BishopAccountability.org
 
  Investigation to Open into Armagh Diocese Handling of Child Sexual Abuse Complaints

Tyrone Times
August 18, 2011

http://www.tyronetimes.co.uk/news/local/investigation_to_open_into_armagh_diocese_handling_of_child_sexual_abuse_complaints_1_2976866

An audit is to be launched into Armagh diocese's handling of child protection

A CHURCH watchdog is due to launch an investigation into the full extent of all complaints and allegations of child sexual abuse made to the Armagh diocese since 1975, according to a spokesperson for Cardinal Sean Brady.

The audit of the diocese will be led by Ian Elliott chief executive of the National Board for Safeguarding Children in the Catholic Church.
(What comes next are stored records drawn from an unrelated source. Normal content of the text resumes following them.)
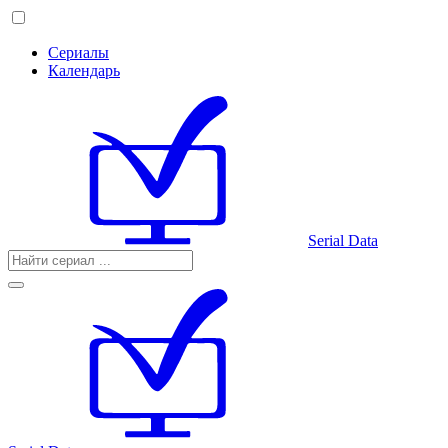
Сериалы
Календарь
Serial Data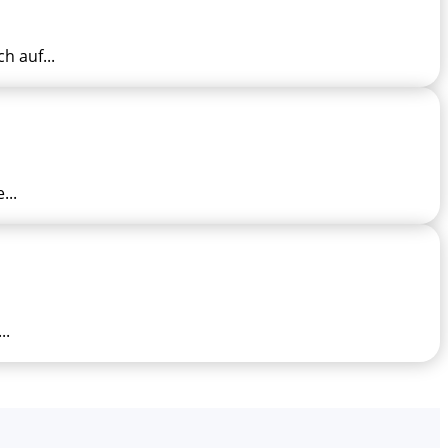
 auf...
...
..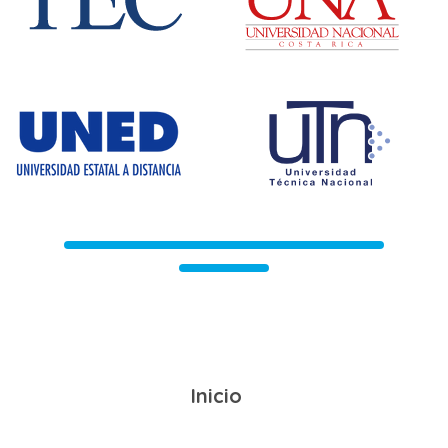
Inicio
The board was founded in 2006 and has already compiled audits on six of Ireland’s 26 dioceses.

The board will be tasked with uncovering the full extent of all complaints or allegations, knowledge, suspicions or concerns of child sexual abuse, made to the Armagh diocese by individuals or by the civil authorities in the period 1 January 1975 to the present day, against Catholic clergy.

Its objective will be ‘to confirm how known allegations have been responded to and what the current arrangements for safeguarding children are’ in the Armagh diocese.
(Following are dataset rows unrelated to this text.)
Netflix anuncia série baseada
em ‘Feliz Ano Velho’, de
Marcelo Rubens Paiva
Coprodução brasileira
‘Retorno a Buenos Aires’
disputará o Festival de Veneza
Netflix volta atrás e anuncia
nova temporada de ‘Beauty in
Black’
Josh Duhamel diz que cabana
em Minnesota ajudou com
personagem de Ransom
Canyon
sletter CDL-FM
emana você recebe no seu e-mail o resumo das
The board has just completed its audit into the diocese of Raphoe, Co Donegal. It is expected to be a shocking report revealing how up to 20 peadophile priests abused hundreds of children over a forty-year period.

Clergy in the Raphoe diocese are severely criticised for the way victims and their families were treated.

The report is due out later this month.

It will come in the wake of a series of damning reports which have rocked the church with revelations about the scale of sex abuse in the diocese of Cloyne, in the archdiocese of Dublin and by religious orders.

The report, for the National Board for Safeguarding Children in the Catholic Church, is expected to be published by the Bishop of Raphoe, Dr Philip Boyce, in the next two weeks.

Following the setting up of child protection committees throughout the Armagh diocese, each parish now has two or more child protection representatives who train all church personnel who have contact with children.

The spokesperson for Cardinal Brady would not be drawn on when the investigation is due to start, but according to Ian Elliott, all of the investigations are due to be completed by mid-2012.